* **PASSAGE**
[start]
The New World of Selling

It’s old news that buyers have a lot more information about everything than in decades past. Primarily through the Internet—but also through increased availability of research and use of consultants—buyers know more about your offerings, market, and competitors, and their issues and problems, industry, and options for action, than ever before.
Also fairly well established is that today’s buyers are harder to reach, buying cycles are longer, and more decision makers are involved in every sale. Buyers are also more skeptical. Although the great recession is largely in the rearview mirror, the psychological scars will remain for years to come.
Yes, buying has changed a lot, yet from the 1970s until recently, not much changed in the world of sales methodologies. The prevailing thinking in recent decades has been sellers could study and learn traditional solution or consultative selling approaches, apply them well, and produce excellent results consistently.
Not anymore.
[end]
* **INFORMATION SUPPLIED**
[start]
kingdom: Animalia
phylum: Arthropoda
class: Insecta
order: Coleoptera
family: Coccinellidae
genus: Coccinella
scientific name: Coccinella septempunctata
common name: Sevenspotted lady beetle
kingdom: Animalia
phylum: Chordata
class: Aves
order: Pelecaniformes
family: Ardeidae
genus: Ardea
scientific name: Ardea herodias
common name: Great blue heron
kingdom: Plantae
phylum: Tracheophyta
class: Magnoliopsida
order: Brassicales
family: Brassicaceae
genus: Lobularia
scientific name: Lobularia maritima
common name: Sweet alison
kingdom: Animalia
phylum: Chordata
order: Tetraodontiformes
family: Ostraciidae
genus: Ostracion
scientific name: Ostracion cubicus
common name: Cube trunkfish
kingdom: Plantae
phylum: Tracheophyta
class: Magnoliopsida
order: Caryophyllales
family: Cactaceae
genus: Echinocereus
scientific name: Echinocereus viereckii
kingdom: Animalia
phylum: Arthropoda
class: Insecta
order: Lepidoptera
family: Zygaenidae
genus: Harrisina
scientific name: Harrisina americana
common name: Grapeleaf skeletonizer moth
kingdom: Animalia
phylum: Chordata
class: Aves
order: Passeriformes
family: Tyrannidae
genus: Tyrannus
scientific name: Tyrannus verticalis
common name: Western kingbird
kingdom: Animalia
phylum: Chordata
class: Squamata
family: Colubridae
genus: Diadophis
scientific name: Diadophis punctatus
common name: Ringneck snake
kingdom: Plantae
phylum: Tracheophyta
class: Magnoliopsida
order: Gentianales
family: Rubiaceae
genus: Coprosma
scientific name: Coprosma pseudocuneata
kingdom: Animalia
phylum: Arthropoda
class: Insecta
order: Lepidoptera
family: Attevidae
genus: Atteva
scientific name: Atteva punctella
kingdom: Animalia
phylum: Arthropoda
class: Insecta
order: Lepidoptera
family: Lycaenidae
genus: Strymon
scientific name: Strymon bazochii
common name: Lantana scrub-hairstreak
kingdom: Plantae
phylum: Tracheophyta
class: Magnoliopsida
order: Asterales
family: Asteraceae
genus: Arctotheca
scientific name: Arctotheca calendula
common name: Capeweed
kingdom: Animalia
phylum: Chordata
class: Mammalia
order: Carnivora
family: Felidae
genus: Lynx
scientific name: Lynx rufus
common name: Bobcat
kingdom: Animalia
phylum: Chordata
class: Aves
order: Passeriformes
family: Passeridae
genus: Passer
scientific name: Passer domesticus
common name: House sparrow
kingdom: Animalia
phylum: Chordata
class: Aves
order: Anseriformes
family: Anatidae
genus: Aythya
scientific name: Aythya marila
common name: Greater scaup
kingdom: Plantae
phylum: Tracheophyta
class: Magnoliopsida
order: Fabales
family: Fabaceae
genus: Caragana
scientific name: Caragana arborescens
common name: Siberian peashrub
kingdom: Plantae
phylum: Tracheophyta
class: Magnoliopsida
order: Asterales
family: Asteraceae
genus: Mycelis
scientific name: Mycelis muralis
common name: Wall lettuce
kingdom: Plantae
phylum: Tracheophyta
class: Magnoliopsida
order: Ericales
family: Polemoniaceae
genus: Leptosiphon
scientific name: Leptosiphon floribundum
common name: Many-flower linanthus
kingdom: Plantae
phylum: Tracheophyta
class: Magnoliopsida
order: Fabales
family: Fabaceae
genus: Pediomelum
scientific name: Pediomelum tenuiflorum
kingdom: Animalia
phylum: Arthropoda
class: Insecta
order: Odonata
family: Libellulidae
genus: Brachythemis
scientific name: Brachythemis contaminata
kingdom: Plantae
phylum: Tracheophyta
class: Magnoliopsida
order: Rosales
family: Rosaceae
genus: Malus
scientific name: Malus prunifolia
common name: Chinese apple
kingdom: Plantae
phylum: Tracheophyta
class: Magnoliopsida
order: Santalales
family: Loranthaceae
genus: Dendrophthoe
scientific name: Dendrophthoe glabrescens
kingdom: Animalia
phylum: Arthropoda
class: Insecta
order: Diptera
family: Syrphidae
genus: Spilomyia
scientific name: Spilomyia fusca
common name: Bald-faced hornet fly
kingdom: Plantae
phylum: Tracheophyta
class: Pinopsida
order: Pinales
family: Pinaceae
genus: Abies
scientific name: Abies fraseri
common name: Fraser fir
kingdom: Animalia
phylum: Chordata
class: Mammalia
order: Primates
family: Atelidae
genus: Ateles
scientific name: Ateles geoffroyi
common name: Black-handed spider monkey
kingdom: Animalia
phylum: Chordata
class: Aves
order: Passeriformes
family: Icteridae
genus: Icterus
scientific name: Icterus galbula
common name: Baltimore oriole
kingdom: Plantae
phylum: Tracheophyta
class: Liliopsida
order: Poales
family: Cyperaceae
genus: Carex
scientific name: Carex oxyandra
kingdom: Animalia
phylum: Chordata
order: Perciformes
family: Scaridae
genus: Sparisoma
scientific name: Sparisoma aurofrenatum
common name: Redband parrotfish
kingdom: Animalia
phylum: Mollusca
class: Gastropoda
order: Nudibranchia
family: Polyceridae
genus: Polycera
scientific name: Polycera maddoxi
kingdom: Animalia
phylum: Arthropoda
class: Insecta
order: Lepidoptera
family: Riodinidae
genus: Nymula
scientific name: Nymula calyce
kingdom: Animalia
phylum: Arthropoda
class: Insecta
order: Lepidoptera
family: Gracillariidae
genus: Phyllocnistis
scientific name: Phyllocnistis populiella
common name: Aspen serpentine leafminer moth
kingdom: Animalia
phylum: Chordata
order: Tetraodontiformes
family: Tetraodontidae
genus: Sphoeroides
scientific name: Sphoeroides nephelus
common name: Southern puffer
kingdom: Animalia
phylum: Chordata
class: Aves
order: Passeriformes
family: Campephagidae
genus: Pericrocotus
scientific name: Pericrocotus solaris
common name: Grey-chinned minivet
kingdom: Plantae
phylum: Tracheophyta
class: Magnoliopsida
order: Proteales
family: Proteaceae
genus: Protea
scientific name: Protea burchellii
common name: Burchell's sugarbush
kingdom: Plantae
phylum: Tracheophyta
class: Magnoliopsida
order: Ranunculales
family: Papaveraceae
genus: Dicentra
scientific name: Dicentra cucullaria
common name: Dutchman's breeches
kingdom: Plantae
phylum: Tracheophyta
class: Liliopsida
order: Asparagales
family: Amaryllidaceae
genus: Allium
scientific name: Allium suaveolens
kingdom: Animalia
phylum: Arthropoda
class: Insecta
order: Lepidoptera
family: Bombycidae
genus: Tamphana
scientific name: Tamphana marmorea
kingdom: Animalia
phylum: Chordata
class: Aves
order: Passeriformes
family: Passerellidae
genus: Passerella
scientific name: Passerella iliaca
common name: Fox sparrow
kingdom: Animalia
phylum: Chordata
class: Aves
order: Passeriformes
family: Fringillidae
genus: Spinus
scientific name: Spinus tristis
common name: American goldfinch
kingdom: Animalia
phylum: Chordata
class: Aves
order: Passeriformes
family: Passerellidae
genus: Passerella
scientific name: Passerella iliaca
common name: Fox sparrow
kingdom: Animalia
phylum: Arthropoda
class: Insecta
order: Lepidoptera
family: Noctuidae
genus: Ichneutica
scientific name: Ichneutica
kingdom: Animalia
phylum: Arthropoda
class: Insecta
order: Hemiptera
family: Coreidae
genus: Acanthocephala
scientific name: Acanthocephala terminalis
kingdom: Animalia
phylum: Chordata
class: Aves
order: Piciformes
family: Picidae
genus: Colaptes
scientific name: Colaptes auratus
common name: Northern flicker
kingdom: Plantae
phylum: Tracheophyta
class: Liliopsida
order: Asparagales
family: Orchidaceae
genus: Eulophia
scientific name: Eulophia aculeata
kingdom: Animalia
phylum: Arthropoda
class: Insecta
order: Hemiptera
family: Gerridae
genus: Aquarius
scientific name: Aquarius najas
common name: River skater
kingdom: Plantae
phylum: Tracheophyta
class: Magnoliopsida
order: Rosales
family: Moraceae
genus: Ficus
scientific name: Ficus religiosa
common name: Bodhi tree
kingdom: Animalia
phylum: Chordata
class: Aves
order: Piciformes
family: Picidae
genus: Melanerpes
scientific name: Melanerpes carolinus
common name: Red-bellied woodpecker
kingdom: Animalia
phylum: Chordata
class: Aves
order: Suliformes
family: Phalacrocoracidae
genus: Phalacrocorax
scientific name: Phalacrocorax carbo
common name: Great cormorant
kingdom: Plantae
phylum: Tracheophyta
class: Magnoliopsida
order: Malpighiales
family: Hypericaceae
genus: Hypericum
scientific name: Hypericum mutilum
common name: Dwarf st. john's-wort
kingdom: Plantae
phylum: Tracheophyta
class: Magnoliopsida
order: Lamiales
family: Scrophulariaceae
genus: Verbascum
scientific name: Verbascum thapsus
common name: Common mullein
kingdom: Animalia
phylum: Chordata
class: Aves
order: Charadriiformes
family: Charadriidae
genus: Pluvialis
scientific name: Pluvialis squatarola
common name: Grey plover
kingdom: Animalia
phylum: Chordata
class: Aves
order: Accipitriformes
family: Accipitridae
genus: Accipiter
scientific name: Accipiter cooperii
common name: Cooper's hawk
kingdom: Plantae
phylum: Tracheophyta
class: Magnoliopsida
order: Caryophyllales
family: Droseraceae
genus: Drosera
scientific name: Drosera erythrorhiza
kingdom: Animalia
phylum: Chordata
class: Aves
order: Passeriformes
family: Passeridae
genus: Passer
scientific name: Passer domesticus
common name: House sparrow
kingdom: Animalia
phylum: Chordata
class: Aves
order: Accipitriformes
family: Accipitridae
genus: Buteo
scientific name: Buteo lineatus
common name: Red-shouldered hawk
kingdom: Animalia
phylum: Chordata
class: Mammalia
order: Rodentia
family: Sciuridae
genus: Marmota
[end]
* **JOB 1**
Please reproduce the listing from its first line up to and including the line with "genus: Lobularia".
* **JOB 2**
Carry on the passage about the new world of selling from its last sentence.

* **WRITTEN RESPONSE 1**
kingdom: Animalia
phylum: Arthropoda
class: Insecta
order: Coleoptera
family: Coccinellidae
genus: Coccinella
scientific name: Coccinella septempunctata
common name: Sevenspotted lady beetle
kingdom: Animalia
phylum: Chordata
class: Aves
order: Pelecaniformes
family: Ardeidae
genus: Ardea
scientific name: Ardea herodias
common name: Great blue heron
kingdom: Plantae
phylum: Tracheophyta
class: Magnoliopsida
order: Brassicales
family: Brassicaceae
genus: Lobularia

* **WRITTEN RESPONSE 2**
Given the changes in buying, the commoditization of many products and services, and the radical intensification of competition in many industries, it’s no surprise that solution sales concepts aren’t working as they once did. We at RAIN Group are not the only ones seeing this trend either. Articles in the mainstream business press, including the Harvard Business Review,1 routinely raise the specter of the death of solutions sales.
In any case, it’s a new world in selling. As is the way of things, with the sunset of one paradigm comes the sunrise of another. Those sellers still living in the old paradigm, however, are losing sales. It’s not surprising, then, that the pace of companies calling us saying, “How we used to sell isn’t working anymore” has been accelerating for years and seems to have reached a tipping point.
Yet as these sellers report more losses, buying is still happening! This means someone is winning. This raises a fairly obvious question: What are they doing to win?

Analyzing What Sales Winners Do Differently

What’s Actually Happening

An obvious question, perhaps, but it seemed like a good one to ask, so we did. We wrote this on our whiteboard in big red letters:
What are the winners of actual sales opportunities doing differently than the sellers who come in second place?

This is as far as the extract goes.